Data analytics for WON policy implementation are more advanced than ever. Massive datasets from around the world, society, and the modern economy are now freely obtainable or commercially available on a fee-for-service or subscription basis. "Nontraditional" data, which previous generations could neither create nor obtain and combine at scale, can now be "digested" using powerful analytical and computational tools, potentially allowing important new insights.

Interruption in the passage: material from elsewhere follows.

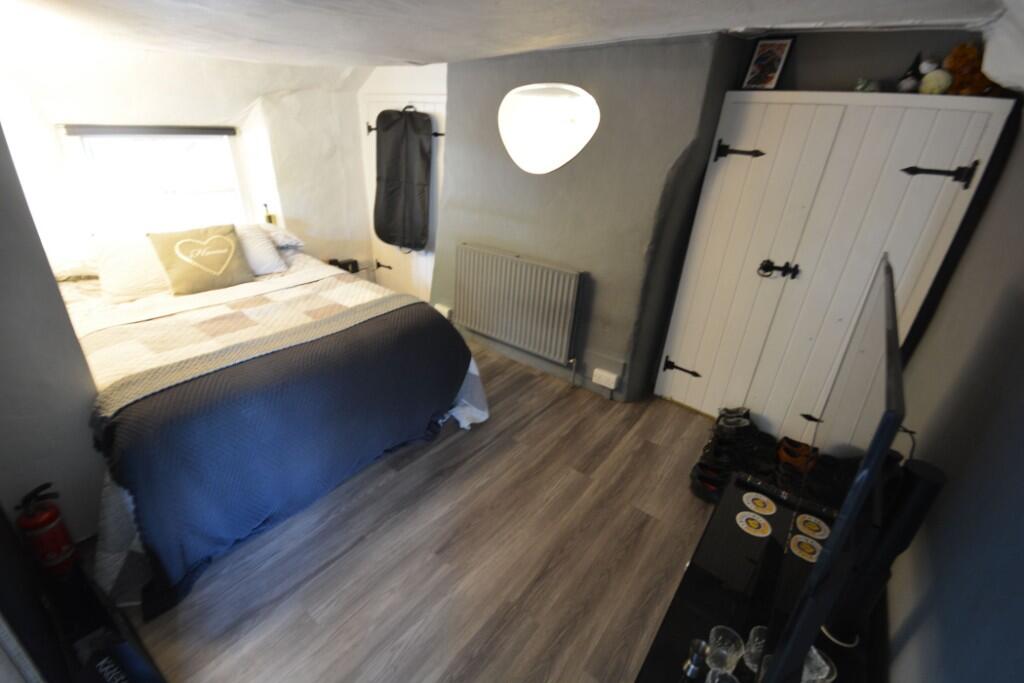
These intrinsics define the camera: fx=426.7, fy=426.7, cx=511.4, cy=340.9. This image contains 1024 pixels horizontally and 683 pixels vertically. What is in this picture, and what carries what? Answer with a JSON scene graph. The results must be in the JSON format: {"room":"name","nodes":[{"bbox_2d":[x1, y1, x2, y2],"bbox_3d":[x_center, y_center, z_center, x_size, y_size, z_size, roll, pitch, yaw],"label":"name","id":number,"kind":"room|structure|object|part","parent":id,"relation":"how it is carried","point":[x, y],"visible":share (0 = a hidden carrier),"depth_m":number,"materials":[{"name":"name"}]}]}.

The category of “publicly available information” (PAI) is crucial to success in this regard, both because under current rules it is the category of information most sharable across the U.S. government, and because there is so much of it available. U.S. policy is to promote the effective use of PAI in support of policymaking and implementation. Nevertheless, certain aspects of PAI management—specifically, those related to information concerning “U.S. persons”—are subject to a set of overlapping federal regulations that provide concurrent, but inconsistent, standards to govern the handling and use of such data.
How to establish and maintain a regulatory, legal, and policy framework that allows effective data usage and sharing in support of WON strategy, and that accomplishes this in ways consistent with American values is a governance challenge. This paper suggests a pilot program for using PAI-based analytics to help secure America’s critical supply chains against foreign adversary control or manipulation and offers suggestions for a new legislative framework or permissions and safeguards that could help harmonize rules in this arena. It also suggests a possible “Code of Ethical Conduct in the Use of Publicly Available Information” that could be promulgated as an articulation of best practices for the ethical employment of PAI.
It is essential we take better advantage of what sophisticated analysis of publicly available nontraditional data has to offer in helping meet our country’s most pressing WON challenges. Whatever the standard of privacy protection and institutional accountability that is adopted, it we should move toward a uniform standard for cross-jurisdictional data access, analysis, and dissemination in support of WON objectives. The White House, Congress, and other leaders should reform the federal data-management architecture in ways that facilitate WON competitive success, while protecting the values the American people cherish most.